- The Washington Times - Sunday, December 22, 2002

From combined dispatches
VATICAN CITY Pope John Paul II lamented the continuing threat of terrorism and the toll of the world's "forgotten" wars in an end-of-the-year message to Vatican officials yesterday.
"How can we forget that the face of Christ is marked by pain, by true hurt, because of the conflicts that currently bloody so many regions of the world or threaten to be unleashed with renewed virulence?" the pontiff said in outlining the state of the Roman Catholic Church in 2002 to the Roman Curia, the Vatican administrative body that helps the pontiff govern.
"The situation of the Holy Land remains emblematic, but other 'forgotten' wars are no less devastating," the pope said. "In addition, terrorism continues to kill many victims and digs new trenches."

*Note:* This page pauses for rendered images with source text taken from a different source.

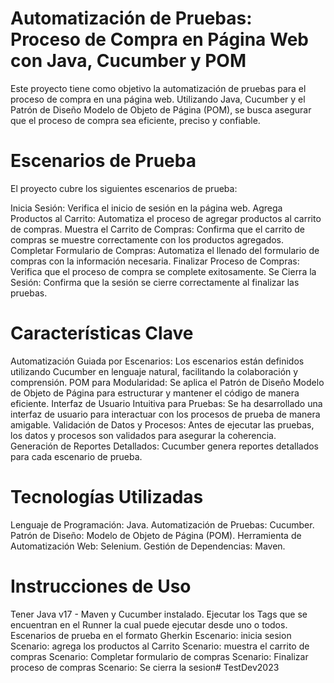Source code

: # Automatización de Pruebas: Proceso de Compra en Página Web con Java, Cucumber y POM
Este proyecto tiene como objetivo la automatización de pruebas para el proceso de compra en una página web. Utilizando Java, Cucumber y el Patrón de Diseño Modelo de Objeto de Página (POM), se busca asegurar que el proceso de compra sea eficiente, preciso y confiable.

# Escenarios de Prueba
El proyecto cubre los siguientes escenarios de prueba:

Inicia Sesión: Verifica el inicio de sesión en la página web.
Agrega Productos al Carrito: Automatiza el proceso de agregar productos al carrito de compras.
Muestra el Carrito de Compras: Confirma que el carrito de compras se muestre correctamente con los productos agregados.
Completar Formulario de Compras: Automatiza el llenado del formulario de compras con la información necesaria.
Finalizar Proceso de Compras: Verifica que el proceso de compra se complete exitosamente.
Se Cierra la Sesión: Confirma que la sesión se cierre correctamente al finalizar las pruebas.

# Características Clave
Automatización Guiada por Escenarios: Los escenarios están definidos utilizando Cucumber en lenguaje natural, facilitando la colaboración y comprensión.
POM para Modularidad: Se aplica el Patrón de Diseño Modelo de Objeto de Página para estructurar y mantener el código de manera eficiente.
Interfaz de Usuario Intuitiva para Pruebas: Se ha desarrollado una interfaz de usuario para interactuar con los procesos de prueba de manera amigable.
Validación de Datos y Procesos: Antes de ejecutar las pruebas, los datos y procesos son validados para asegurar la coherencia.
Generación de Reportes Detallados: Cucumber genera reportes detallados para cada escenario de prueba.

# Tecnologías Utilizadas
Lenguaje de Programación: Java.
Automatización de Pruebas: Cucumber.
Patrón de Diseño: Modelo de Objeto de Página (POM).
Herramienta de Automatización Web:  Selenium.
Gestión de Dependencias: Maven.

# Instrucciones de Uso
Tener Java v17 - Maven y Cucumber instalado.
Ejecutar los Tags que se encuentran en el Runner la cual puede ejecutar desde uno o todos.
Escenarios de prueba en el formato Gherkin
Escenario: inicia sesion
Scenario: agrega los productos al Carrito
Scenario: muestra el carrito de compras
Scenario: Completar formulario de compras
Scenario: Finalizar proceso de compras
Scenario: Se cierra la sesion# TestDev2023

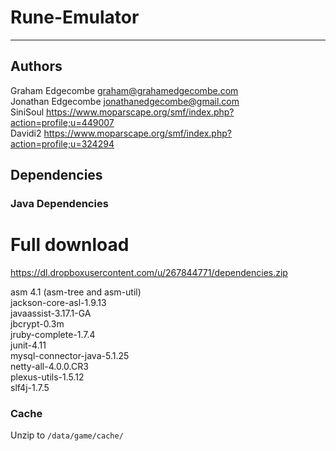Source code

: # Rune-Emulator
-------------------
## Authors
Graham Edgecombe <graham@grahamedgecombe.com>  
Jonathan Edgecombe <jonathanedgecombe@gmail.com>  
SiniSoul <https://www.moparscape.org/smf/index.php?action=profile;u=449007>  
Davidi2 <https://www.moparscape.org/smf/index.php?action=profile;u=324294>  

## Dependencies

### Java Dependencies

# Full download
<https://dl.dropboxusercontent.com/u/267844771/dependencies.zip>

asm 4.1 (asm-tree and asm-util)  
jackson-core-asl-1.9.13  
javaassist-3.17.1-GA  
jbcrypt-0.3m  
jruby-complete-1.7.4  
junit-4.11  
mysql-connector-java-5.1.25  
netty-all-4.0.0.CR3  
plexus-utils-1.5.12  
slf4j-1.7.5  

### Cache
Unzip to `/data/game/cache/`  
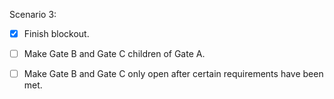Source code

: Scenario 3:
- [x] Finish blockout.
- [ ] Make Gate B and Gate C children of Gate A.
- [ ] Make Gate B and Gate C only open after certain requirements have been met.


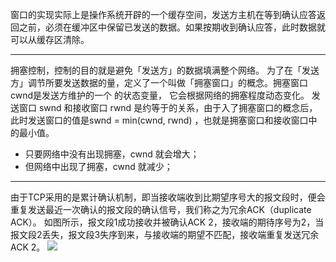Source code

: 窗口的实现实际上是操作系统开辟的一个缓存空间，发送方主机在等到确认应答返回之前，必须在缓冲区中保留已发送的数据。如果按期收到确认应答，此时数据就可以从缓存区清除。

***
拥塞控制，控制的目的就是避免「发送方」的数据填满整个网络。 为了在「发送方」调节所要发送数据的量，定义了一个叫做「拥塞窗口」的概念。拥塞窗口 cwnd是发送方维护的一个 的状态变量， 它会根据网络的拥塞程度动态变化。 发送窗口
swnd 和接收窗口 rwnd 是约等于的关系，由于入了拥塞窗口的概念后，此时发送窗口的值是swnd = min(cwnd, rwnd)
，也就是拥塞窗口和接收窗口中的最小值。

* 只要网络中没有出现拥塞，cwnd 就会增大；
* 但网络中出现了拥塞，cwnd 就减少；
***

由于TCP采用的是累计确认机制，即当接收端收到比期望序号大的报文段时，便会重复发送最近一次确认的报文段的确认信号，我们称之为冗余ACK（duplicate ACK）。
如图所示，报文段1成功接收并被确认ACK 2，接收端的期待序号为2，当报文段2丢失，报文段3失序到来，与接收端的期望不匹配，接收端重复发送冗余ACK 2。
![](https://upload-images.jianshu.io/upload_images/11151952-9b8206ec45e63ba1.png?imageMogr2/auto-orient/strip|imageView2/2/format/webp)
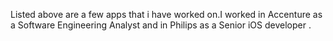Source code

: Listed above are a few apps that i have worked on.I worked in Accenture as a Software Engineering Analyst and in Philips as a Senior iOS developer .
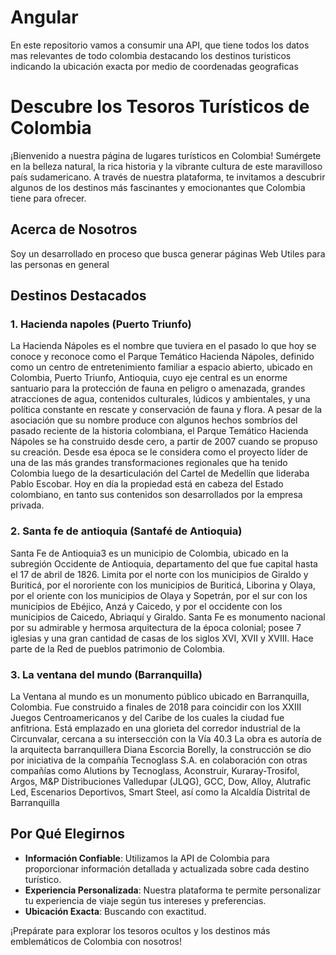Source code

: # Angular

En este repositorio vamos a consumir una API, que tiene todos los datos mas relevantes de todo colombia destacando los destinos turisticos indicando la ubicación exacta por medio de coordenadas geograficas

# Descubre los Tesoros Turísticos de Colombia

¡Bienvenido a nuestra página de lugares turísticos en Colombia! Sumérgete en la belleza natural, la rica historia y la vibrante cultura de este maravilloso país sudamericano. A través de nuestra plataforma, te invitamos a descubrir algunos de los destinos más fascinantes y emocionantes que Colombia tiene para ofrecer.

## Acerca de Nosotros

Soy un desarrollado en proceso que busca generar páginas Web Utiles para las personas en general

## Destinos Destacados

### 1. Hacienda napoles (Puerto Triunfo)

La Hacienda Nápoles es el nombre que tuviera en el pasado lo que hoy se conoce y reconoce como el Parque Temático Hacienda Nápoles, definido como un centro de entretenimiento familiar a espacio abierto, ubicado en Colombia, Puerto Triunfo, Antioquia, cuyo eje central es un enorme santuario para la protección de fauna en peligro o amenazada, grandes atracciones de agua, contenidos culturales, lúdicos y ambientales, y una política constante en rescate y conservación de fauna y flora. A pesar de la asociación que su nombre produce con algunos hechos sombríos del pasado reciente de la historia colombiana, el Parque Temático Hacienda Nápoles se ha construido desde cero, a partir de 2007 cuando se propuso su creación. Desde esa época se le considera como el proyecto líder de una de las más grandes transformaciones regionales que ha tenido Colombia luego de la desarticulación del Cartel de Medellín que lideraba Pablo Escobar. Hoy en día la propiedad está en cabeza del Estado colombiano, en tanto sus contenidos son desarrollados por la empresa privada.

### 2. Santa fe de antioquia (Santafé de Antioquia)

 Santa Fe de Antioquia3​ es un municipio de Colombia, ubicado en la subregión Occidente de Antioquia, departamento del que fue capital hasta el 17 de abril de 1826. Limita por el norte con los municipios de Giraldo y Buriticá, por el nororiente con los municipios de Buriticá, Liborina y Olaya, por el oriente con los municipios de Olaya y Sopetrán, por el sur con los municipios de Ebéjico, Anzá y Caicedo, y por el occidente con los municipios de Caicedo, Abriaquí y Giraldo. Santa Fe es monumento nacional por su admirable y hermosa arquitectura de la época colonial; posee 7 iglesias y una gran cantidad de casas de los siglos XVI, XVII y XVIII. Hace parte de la Red de pueblos patrimonio de Colombia.

### 3. La ventana del mundo (Barranquilla)

La Ventana al mundo es un monumento público ubicado en Barranquilla, Colombia. Fue construido a finales de 2018 para coincidir con los XXIII Juegos Centroamericanos y del Caribe de los cuales la ciudad fue anfitriona. Está emplazado en una glorieta del corredor industrial de la Circunvalar, cercana a su intersección con la Vía 40.3​ La obra es autoría de la arquitecta barranquillera Diana Escorcia Borelly, la construcción se dio por iniciativa de la compañía Tecnoglass S.A. en colaboración con otras compañías como Alutions by Tecnoglass, Aconstruir, Kuraray-Trosifol, Argos, M&P Distribuciones Valledupar (JLQG), GCC, Dow, Alloy, Alutrafic Led, Escenarios Deportivos, Smart Steel, así como la Alcaldía Distrital de Barranquilla

## Por Qué Elegirnos

- **Información Confiable**: Utilizamos la API de Colombia para proporcionar información detallada y actualizada sobre cada destino turístico.
- **Experiencia Personalizada**: Nuestra plataforma te permite personalizar tu experiencia de viaje según tus intereses y preferencias.
- **Ubicación Exacta**: Buscando con exactitud.

¡Prepárate para explorar los tesoros ocultos y los destinos más emblemáticos de Colombia con nosotros!
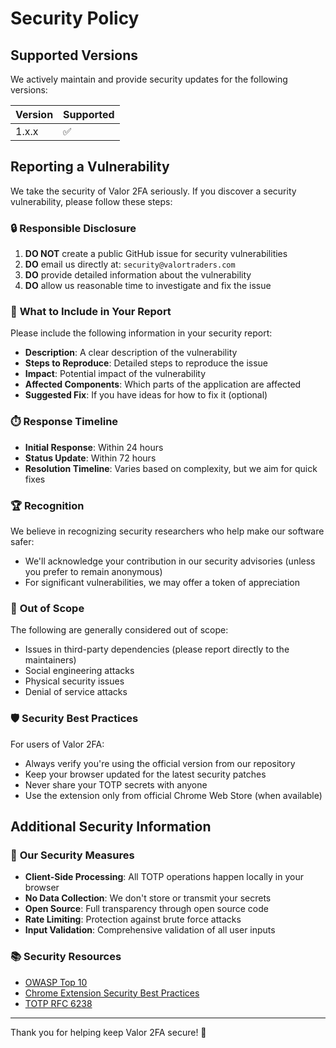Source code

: # Security Policy

## Supported Versions

We actively maintain and provide security updates for the following versions:

| Version | Supported          |
| ------- | ------------------ |
| 1.x.x   | :white_check_mark: |

## Reporting a Vulnerability

We take the security of Valor 2FA seriously. If you discover a security vulnerability, please follow these steps:

### 🔒 **Responsible Disclosure**

1. **DO NOT** create a public GitHub issue for security vulnerabilities
2. **DO** email us directly at: `security@valortraders.com`
3. **DO** provide detailed information about the vulnerability
4. **DO** allow us reasonable time to investigate and fix the issue

### 📧 **What to Include in Your Report**

Please include the following information in your security report:

- **Description**: A clear description of the vulnerability
- **Steps to Reproduce**: Detailed steps to reproduce the issue
- **Impact**: Potential impact of the vulnerability
- **Affected Components**: Which parts of the application are affected
- **Suggested Fix**: If you have ideas for how to fix it (optional)

### ⏱️ **Response Timeline**

- **Initial Response**: Within 24 hours
- **Status Update**: Within 72 hours
- **Resolution Timeline**: Varies based on complexity, but we aim for quick fixes

### 🏆 **Recognition**

We believe in recognizing security researchers who help make our software safer:

- We'll acknowledge your contribution in our security advisories (unless you prefer to remain anonymous)
- For significant vulnerabilities, we may offer a token of appreciation

### 🚫 **Out of Scope**

The following are generally considered out of scope:

- Issues in third-party dependencies (please report directly to the maintainers)
- Social engineering attacks
- Physical security issues
- Denial of service attacks

### 🛡️ **Security Best Practices**

For users of Valor 2FA:

- Always verify you're using the official version from our repository
- Keep your browser updated for the latest security patches
- Never share your TOTP secrets with anyone
- Use the extension only from official Chrome Web Store (when available)

## Additional Security Information

### 🔐 **Our Security Measures**

- **Client-Side Processing**: All TOTP operations happen locally in your browser
- **No Data Collection**: We don't store or transmit your secrets
- **Open Source**: Full transparency through open source code
- **Rate Limiting**: Protection against brute force attacks
- **Input Validation**: Comprehensive validation of all user inputs

### 📚 **Security Resources**

- [OWASP Top 10](https://owasp.org/www-project-top-ten/)
- [Chrome Extension Security Best Practices](https://developer.chrome.com/docs/extensions/mv3/security/)
- [TOTP RFC 6238](https://tools.ietf.org/html/rfc6238)

---

Thank you for helping keep Valor 2FA secure! 🔐 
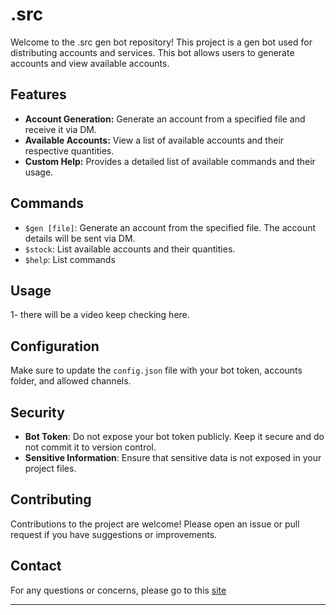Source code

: # .src

Welcome to the .src gen bot repository! This project is a gen bot used for distributing accounts and services. This bot allows users to generate accounts and view available accounts.

## Features

- **Account Generation:** Generate an account from a specified file and receive it via DM.
- **Available Accounts:** View a list of available accounts and their respective quantities.
- **Custom Help:** Provides a detailed list of available commands and their usage.

## Commands

- `$gen [file]`: Generate an account from the specified file. The account details will be sent via DM.
- `$stock`: List available accounts and their quantities.
- `$help`: List commands


## Usage

1- there will be a video keep checking here.

## Configuration

Make sure to update the `config.json` file with your bot token, accounts folder, and allowed channels.

## Security

- **Bot Token**: Do not expose your bot token publicly. Keep it secure and do not commit it to version control.
- **Sensitive Information**: Ensure that sensitive data is not exposed in your project files.

## Contributing

Contributions to the project are welcome! Please open an issue or pull request if you have suggestions or improvements.


## Contact

For any questions or concerns, please go to this [site](https://e-z.bio/blzsrc)

---
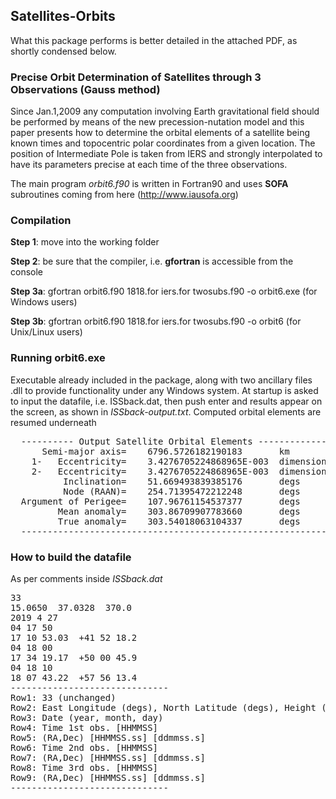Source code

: ## Satellites-Orbits
What this package performs is better detailed in the attached PDF, as shortly condensed below.

### Precise Orbit Determination of Satellites through 3 Observations (Gauss method) 
Since Jan.1,2009 any computation involving Earth gravitational field should be performed by means of the new precession-nutation model and this paper presents how to determine the orbital elements of a satellite being known times and topocentric polar coordinates from a given location. The position of Intermediate Pole is taken from 
IERS and strongly interpolated to have its parameters precise at each time of the three observations. 

The main program <i>orbit6.f90</i> is written in Fortran90 and uses  <b>SOFA</b> subroutines coming from here (http://www.iausofa.org)

### Compilation
**Step 1**: move into the working folder

**Step 2**: be sure that the compiler, i.e. <b>gfortran</b> is accessible from the console

**Step 3a**: gfortran orbit6.f90 1818.for iers.for twosubs.f90 -o orbit6.exe  (for Windows users)

**Step 3b**: gfortran orbit6.f90 1818.for iers.for twosubs.f90 -o orbit6      (for Unix/Linux users)

### Running orbit6.exe
Executable already included in the package, along with two ancillary files .dll to provide functionality under any Windows system.
At startup is asked to input the datafile, i.e. ISSback.dat, then push enter and results appear on the screen, as shown in <i>ISSback-output.txt</i>. Computed orbital elements are resumed underneath
<PRE>
  ---------- Output Satellite Orbital Elements ---------------------------
      Semi-major axis=    6796.5726182190183       km
    1-   Eccentricity=    3.4276705224868965E-003  dimensionless
    2-   Eccentricity=    3.4276705224868965E-003  dimensionless
          Inclination=    51.669493839385176       degs
          Node (RAAN)=    254.71395472212248       degs
  Argument of Perigee=    107.96761154537377       degs
         Mean anomaly=    303.86709907783660       degs
         True anomaly=    303.54018063104337       degs
  ------------------------------------------------------------------------
</PRE>

### How to build the datafile
As per comments inside <i>ISSback.dat</i>
<PRE>
33
15.0650  37.0328  370.0
2019 4 27
04 17 50
17 10 53.03  +41 52 18.2
04 18 00
17 34 19.17  +50 00 45.9
04 18 10
18 07 43.22  +57 56 13.4
------------------------------
Row1: 33 (unchanged)
Row2: East Longitude (degs), North Latitude (degs), Height (m. ASL)
Row3: Date (year, month, day)
Row4: Time 1st obs. [HHMMSS]
Row5: (RA,Dec) [HHMMSS.ss] [ddmmss.s]
Row6: Time 2nd obs. [HHMMSS]
Row7: (RA,Dec) [HHMMSS.ss] [ddmmss.s]
Row8: Time 3rd obs. [HHMMSS]
Row9: (RA,Dec) [HHMMSS.ss] [ddmmss.s]
------------------------------
</PRE>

He said the Catholic Church would not cease to try to have its voice heard and would augment its prayers "in the face of this horizon bathed in blood."
The 82-year-old pope regularly speaks out against war and conflict in the world, but in recent weeks has been all the more emphatic, saying earlier this month that God was angry and disappointed with man because of his warring.
It was the second message of peace the pope has issued this holiday season. Earlier last week, John Paul released his message for the Church's World Day of Peace on Jan. 1, in which he criticized the political stalemate in the Middle East and the disregard for human rights in the region.
"How can we not hope that hearts open, above all the hearts of the young, to welcome those values to build a future of true and durable peace," the pope said yesterday.
He cited a radio message delivered by World War II-era Pope Pius XII, criticized by Jews for not speaking out during the Holocaust, in which the pontiff lamented the "appalling" toll the war had taken.
Pius XII was wise to have called for a "new national and international order" in 1942, and more than a half-century later, his assessment has been reconfirmed, John Paul said.
John Paul also criticized the destruction of the environment and highlighted a joint statement he signed in June with the spiritual leader of Orthodox Christians, Ecumenical Patriarch Bartholomew I, which said the protection of the environment was a "moral and spiritual" duty of all.
The pope made no mention in his comments of the sex-abuse scandal that has convulsed the American church this year, leading to the resignation last week of Cardinal Bernard Law of Boston.
Cardinal Joseph Ratzinger, the chief orthodoxy watchdog at the Vatican and also dean of the College of Cardinals, similarly made no mention of the scandal in his comments to the pope on behalf of the cardinals.
Cardinal Ratzinger said only that it was a year in which "we have been able to welcome with gratitude signs of God, but we have also experienced the power of sin, which threatens man and the world."
In a separate development yesterday, the Vatican announced a slight change in the pope's traditional Christmas Day greeting, known as his "Urbi et Orbi" message, Latin for "To the City and to the World."
The speech is usually delivered from the central balcony of St. Peter's Basilica. This year, John Paul will deliver it from the piazza in front of the basilica because of renovations upstairs near the balcony, papal spokesman Joaquin Navarro-Valls said in a statement.